** WHAT THE TASK ASKS **
Lay out the records below as a Markdown table with the columns n and Line, giving each line its row number. Cover only the lines from the one containing "of h=12 m=45." through the end of the records, both included, and omit blank lines.

** RECORDS PROVIDED **
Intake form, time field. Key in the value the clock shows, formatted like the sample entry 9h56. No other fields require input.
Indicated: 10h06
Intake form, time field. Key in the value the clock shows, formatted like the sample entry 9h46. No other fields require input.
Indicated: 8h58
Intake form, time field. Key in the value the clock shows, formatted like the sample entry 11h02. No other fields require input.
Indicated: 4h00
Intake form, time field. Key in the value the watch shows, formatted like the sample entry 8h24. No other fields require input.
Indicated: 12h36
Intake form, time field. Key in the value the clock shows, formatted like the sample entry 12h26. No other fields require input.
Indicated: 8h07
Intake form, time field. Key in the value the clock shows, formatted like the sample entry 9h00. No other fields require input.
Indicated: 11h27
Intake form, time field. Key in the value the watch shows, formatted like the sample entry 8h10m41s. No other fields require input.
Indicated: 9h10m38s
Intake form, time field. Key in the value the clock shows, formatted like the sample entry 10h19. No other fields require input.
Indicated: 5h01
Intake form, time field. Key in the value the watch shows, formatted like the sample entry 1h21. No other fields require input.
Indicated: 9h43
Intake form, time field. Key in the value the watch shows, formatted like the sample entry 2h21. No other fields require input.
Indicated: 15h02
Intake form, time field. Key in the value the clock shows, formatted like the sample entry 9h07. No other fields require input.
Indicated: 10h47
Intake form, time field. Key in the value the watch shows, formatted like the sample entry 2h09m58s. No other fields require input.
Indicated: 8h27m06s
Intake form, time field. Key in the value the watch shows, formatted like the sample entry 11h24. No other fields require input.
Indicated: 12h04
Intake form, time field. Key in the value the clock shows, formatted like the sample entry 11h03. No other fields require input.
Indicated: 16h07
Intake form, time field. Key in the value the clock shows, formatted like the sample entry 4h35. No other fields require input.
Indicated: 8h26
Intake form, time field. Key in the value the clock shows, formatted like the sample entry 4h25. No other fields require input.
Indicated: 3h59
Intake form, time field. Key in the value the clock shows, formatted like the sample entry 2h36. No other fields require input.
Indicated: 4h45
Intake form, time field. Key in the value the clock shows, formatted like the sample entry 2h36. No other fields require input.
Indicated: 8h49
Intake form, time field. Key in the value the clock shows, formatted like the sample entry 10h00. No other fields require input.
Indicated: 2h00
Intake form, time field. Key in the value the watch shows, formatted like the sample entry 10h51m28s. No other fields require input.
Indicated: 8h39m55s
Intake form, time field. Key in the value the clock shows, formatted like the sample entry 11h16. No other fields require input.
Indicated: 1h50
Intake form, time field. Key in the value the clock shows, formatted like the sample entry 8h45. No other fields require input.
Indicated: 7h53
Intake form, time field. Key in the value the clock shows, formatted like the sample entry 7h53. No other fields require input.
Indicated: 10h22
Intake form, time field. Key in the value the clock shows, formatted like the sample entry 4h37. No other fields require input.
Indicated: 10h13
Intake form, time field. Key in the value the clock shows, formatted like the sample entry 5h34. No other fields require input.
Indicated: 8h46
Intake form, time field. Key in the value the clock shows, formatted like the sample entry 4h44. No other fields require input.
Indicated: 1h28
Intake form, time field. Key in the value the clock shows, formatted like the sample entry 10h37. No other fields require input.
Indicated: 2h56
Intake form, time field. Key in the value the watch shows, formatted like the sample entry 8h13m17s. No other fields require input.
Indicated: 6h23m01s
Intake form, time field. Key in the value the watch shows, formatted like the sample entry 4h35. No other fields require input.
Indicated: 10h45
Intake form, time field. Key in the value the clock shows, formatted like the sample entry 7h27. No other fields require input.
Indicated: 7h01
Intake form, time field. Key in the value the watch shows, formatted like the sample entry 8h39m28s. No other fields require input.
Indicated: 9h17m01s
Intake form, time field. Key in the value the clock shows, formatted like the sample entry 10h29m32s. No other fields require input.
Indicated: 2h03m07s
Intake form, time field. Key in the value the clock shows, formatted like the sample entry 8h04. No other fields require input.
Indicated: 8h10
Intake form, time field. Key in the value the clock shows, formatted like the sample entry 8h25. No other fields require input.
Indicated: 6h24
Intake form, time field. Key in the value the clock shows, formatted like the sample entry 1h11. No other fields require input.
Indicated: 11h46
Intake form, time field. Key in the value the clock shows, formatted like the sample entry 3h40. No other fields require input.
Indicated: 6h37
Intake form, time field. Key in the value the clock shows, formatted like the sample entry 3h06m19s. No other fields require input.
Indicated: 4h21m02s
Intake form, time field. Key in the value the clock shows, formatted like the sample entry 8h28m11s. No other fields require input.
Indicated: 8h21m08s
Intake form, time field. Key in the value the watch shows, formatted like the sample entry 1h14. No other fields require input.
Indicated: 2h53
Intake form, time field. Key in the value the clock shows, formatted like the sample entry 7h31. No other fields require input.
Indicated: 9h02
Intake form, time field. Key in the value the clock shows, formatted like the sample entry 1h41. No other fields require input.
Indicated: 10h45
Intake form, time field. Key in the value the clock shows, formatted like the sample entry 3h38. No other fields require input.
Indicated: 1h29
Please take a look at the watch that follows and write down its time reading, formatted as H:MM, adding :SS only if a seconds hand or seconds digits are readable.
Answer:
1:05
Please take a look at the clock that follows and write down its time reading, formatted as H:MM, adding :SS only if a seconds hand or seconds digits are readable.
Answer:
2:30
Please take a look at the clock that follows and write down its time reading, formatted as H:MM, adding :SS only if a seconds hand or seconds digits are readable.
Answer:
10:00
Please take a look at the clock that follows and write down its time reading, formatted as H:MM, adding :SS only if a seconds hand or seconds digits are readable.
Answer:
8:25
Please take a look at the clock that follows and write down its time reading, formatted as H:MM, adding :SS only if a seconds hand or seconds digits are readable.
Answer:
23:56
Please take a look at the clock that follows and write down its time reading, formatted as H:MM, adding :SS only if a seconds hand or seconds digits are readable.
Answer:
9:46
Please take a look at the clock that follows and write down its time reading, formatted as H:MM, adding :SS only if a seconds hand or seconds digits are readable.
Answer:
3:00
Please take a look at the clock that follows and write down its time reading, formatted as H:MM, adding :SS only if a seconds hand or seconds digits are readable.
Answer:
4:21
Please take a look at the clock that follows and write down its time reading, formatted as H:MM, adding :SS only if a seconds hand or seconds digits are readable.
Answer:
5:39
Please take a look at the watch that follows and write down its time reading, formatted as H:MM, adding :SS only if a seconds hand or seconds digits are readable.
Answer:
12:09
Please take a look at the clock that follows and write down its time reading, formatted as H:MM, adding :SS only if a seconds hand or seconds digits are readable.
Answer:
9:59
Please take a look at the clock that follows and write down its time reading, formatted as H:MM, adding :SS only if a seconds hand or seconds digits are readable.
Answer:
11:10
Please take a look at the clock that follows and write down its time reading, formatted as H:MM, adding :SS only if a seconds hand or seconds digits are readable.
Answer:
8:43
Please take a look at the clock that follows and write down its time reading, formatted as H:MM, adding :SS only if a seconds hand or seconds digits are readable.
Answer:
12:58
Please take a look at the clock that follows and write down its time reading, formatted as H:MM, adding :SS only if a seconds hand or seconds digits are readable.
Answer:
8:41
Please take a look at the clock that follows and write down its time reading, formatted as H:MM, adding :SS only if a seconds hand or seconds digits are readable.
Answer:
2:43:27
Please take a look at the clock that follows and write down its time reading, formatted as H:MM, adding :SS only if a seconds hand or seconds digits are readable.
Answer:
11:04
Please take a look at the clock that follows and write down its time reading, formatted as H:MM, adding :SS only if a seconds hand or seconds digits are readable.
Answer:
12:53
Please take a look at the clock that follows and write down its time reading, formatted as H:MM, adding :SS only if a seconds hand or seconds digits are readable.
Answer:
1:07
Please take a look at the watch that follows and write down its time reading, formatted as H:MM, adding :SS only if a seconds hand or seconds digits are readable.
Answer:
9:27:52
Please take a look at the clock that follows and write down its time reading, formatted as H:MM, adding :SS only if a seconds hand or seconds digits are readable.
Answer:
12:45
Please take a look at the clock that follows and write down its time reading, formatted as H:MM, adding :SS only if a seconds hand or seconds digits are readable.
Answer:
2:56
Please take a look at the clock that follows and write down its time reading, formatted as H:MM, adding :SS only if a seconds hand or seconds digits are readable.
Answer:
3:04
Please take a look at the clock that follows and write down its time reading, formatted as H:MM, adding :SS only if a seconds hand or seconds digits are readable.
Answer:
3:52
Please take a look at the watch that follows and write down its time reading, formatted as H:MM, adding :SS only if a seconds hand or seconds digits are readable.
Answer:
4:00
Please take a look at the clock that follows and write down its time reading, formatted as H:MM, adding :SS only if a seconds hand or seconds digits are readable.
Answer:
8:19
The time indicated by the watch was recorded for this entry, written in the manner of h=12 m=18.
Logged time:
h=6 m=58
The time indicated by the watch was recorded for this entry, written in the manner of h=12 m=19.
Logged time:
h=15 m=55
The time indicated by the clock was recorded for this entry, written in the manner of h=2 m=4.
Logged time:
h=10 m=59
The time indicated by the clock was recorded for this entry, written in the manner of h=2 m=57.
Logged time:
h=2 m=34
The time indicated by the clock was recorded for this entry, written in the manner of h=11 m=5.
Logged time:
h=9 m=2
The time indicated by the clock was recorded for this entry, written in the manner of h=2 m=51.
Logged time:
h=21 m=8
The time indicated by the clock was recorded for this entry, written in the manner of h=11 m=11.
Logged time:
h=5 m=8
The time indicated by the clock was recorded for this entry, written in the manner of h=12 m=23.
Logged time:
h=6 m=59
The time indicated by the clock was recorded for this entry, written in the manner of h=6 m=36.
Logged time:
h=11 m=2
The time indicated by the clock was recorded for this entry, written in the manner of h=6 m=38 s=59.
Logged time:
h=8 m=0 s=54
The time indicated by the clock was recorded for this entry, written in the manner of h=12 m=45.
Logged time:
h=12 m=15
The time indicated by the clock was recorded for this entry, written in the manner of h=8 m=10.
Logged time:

** ANSWER FOR THIS EXERCISE **
| n | Line |
|---|---|
| 1 | The time indicated by the clock was recorded for this entry, written in the manner of h=12 m=45. |
| 2 | Logged time: |
| 3 | h=12 m=15 |
| 4 | The time indicated by the clock was recorded for this entry, written in the manner of h=8 m=10. |
| 5 | Logged time: |